An old cell block at Sing Sing Correctional Facility in New York. Photo C. M. Stieglitz; Wikimedia Commons

The man to my right, the tallest person in the room at seven feet or so, tells me of turning down a three-year plea deal, going to trial, and receiving a sentence of twenty-five to life. I have heard this kind of story a few times before. Our judicial system is nothing if not vindictive in the face of a challenge to its authority.

We sit together for the afternoon. Physically our hosts are tall. Energetically they are self-possessed. Like dancers, they claim every inch of their own physical space with self-knowledge. I know, from visiting my husband in federal prisons around the country over many years, that all prisoners are not like this. There is an exceptionalism in this room. A self-claimed internal freedom that no one can take away. Despite the locks. Despite stone walls. Despite the bars.

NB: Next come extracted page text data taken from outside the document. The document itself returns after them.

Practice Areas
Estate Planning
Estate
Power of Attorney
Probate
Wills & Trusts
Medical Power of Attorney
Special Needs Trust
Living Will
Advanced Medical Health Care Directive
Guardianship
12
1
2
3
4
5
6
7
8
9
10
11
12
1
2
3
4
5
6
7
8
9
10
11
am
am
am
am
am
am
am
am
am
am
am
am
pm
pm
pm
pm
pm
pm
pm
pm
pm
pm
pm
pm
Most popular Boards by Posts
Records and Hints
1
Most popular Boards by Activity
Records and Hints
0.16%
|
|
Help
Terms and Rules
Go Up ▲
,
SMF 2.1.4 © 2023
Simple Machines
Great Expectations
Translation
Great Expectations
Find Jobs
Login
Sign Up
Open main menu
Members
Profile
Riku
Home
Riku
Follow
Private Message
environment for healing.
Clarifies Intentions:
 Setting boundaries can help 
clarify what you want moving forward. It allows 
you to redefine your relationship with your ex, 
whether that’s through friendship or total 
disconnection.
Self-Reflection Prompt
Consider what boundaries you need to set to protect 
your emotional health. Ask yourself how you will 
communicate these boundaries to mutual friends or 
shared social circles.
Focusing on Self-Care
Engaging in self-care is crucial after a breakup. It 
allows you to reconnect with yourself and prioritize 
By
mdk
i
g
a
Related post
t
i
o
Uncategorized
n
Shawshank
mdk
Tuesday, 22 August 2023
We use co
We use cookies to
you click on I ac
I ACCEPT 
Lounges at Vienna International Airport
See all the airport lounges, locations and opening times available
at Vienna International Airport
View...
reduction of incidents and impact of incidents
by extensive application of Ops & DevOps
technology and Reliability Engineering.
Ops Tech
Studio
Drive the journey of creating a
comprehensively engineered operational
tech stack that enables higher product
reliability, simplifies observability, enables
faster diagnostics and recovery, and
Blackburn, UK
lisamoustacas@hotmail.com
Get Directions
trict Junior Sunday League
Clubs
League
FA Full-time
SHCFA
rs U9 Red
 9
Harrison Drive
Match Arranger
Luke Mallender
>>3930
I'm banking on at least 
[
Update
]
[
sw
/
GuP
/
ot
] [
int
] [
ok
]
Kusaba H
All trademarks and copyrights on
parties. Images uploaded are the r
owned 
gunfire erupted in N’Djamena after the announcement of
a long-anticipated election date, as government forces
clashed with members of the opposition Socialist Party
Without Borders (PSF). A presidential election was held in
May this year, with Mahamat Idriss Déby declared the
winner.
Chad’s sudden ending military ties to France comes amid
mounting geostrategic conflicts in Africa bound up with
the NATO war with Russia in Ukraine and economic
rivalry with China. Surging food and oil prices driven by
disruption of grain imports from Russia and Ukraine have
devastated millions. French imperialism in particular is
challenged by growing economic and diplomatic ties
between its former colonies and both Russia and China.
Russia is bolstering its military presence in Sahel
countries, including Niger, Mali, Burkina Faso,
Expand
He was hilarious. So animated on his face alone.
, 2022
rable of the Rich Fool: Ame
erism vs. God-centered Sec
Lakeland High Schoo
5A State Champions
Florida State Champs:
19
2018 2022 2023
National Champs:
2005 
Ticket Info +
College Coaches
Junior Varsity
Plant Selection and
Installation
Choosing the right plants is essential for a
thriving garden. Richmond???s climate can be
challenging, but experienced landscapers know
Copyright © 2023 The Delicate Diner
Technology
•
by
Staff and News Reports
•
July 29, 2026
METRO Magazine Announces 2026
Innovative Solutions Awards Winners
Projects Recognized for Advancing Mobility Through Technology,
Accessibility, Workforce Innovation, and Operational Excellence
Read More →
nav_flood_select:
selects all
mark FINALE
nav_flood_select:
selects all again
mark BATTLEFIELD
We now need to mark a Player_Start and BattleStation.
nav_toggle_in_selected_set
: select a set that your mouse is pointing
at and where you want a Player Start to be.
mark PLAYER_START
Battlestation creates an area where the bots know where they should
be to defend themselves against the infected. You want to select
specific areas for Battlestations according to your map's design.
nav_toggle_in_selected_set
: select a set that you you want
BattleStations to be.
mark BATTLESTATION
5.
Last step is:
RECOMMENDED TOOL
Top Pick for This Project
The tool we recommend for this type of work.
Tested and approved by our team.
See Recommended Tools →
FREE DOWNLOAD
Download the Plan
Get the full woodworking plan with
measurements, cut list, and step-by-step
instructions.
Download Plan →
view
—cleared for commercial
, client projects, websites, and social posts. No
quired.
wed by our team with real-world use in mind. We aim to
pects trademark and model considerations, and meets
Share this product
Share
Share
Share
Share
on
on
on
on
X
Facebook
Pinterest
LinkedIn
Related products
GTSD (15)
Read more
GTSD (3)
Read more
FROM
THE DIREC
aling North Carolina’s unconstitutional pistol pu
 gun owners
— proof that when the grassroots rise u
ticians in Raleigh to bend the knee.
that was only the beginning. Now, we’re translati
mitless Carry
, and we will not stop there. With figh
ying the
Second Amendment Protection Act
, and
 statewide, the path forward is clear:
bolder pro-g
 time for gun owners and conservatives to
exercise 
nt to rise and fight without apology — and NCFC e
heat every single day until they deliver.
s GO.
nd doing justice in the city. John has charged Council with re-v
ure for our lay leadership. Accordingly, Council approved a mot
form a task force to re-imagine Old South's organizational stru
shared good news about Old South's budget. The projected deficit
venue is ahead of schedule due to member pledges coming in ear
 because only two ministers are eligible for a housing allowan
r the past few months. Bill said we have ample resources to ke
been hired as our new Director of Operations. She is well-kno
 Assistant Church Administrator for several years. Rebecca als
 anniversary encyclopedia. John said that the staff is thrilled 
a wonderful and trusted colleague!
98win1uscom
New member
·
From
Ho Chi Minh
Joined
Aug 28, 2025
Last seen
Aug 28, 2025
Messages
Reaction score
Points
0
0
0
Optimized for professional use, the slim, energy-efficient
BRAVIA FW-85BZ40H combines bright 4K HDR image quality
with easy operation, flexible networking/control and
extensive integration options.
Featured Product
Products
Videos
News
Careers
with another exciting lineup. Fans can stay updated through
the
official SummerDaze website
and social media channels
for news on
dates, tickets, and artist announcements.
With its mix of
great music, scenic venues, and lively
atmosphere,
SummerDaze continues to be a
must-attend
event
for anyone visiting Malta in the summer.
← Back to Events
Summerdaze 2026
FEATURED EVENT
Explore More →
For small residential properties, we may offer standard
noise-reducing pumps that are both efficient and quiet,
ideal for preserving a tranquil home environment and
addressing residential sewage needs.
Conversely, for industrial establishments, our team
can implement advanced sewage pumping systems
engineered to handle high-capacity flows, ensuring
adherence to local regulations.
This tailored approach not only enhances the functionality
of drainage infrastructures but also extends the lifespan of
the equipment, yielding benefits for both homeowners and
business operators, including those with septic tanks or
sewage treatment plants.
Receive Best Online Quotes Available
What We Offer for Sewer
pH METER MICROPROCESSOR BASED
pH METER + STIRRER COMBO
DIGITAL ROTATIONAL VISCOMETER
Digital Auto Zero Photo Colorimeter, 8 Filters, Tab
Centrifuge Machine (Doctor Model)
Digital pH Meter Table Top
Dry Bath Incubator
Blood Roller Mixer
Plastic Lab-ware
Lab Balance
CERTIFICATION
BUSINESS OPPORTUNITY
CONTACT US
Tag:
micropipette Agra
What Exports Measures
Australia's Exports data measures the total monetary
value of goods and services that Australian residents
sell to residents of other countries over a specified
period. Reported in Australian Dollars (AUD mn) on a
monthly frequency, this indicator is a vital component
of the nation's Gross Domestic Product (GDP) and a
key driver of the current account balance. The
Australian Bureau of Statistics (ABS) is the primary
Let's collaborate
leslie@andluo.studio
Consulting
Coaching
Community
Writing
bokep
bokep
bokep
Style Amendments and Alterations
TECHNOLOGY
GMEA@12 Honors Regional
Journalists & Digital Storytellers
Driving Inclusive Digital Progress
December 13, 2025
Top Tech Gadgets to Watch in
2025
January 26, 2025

This is what education does. Not the education of the entitled, where Ivy Leagues and advanced degrees are a birthright, whether or not they are deserved. This is education as necessity. As journey toward something better, when the cramped cell in front of you is flooded with the absence of sovereignty. This is determining your own complex road, after mistakes or bad judgement or racism have gotten the better of you.

Sitting in this room, I fall in love. I am enchanted by the collective will I see in front of me — the will to harness what is useful in your own humanity, to leave bitterness behind, and to make something new happen. Something good. I applaud the visionaries here. I applaud the day-by-day tedious study. I dream of more rooms like this, and fewer prisons.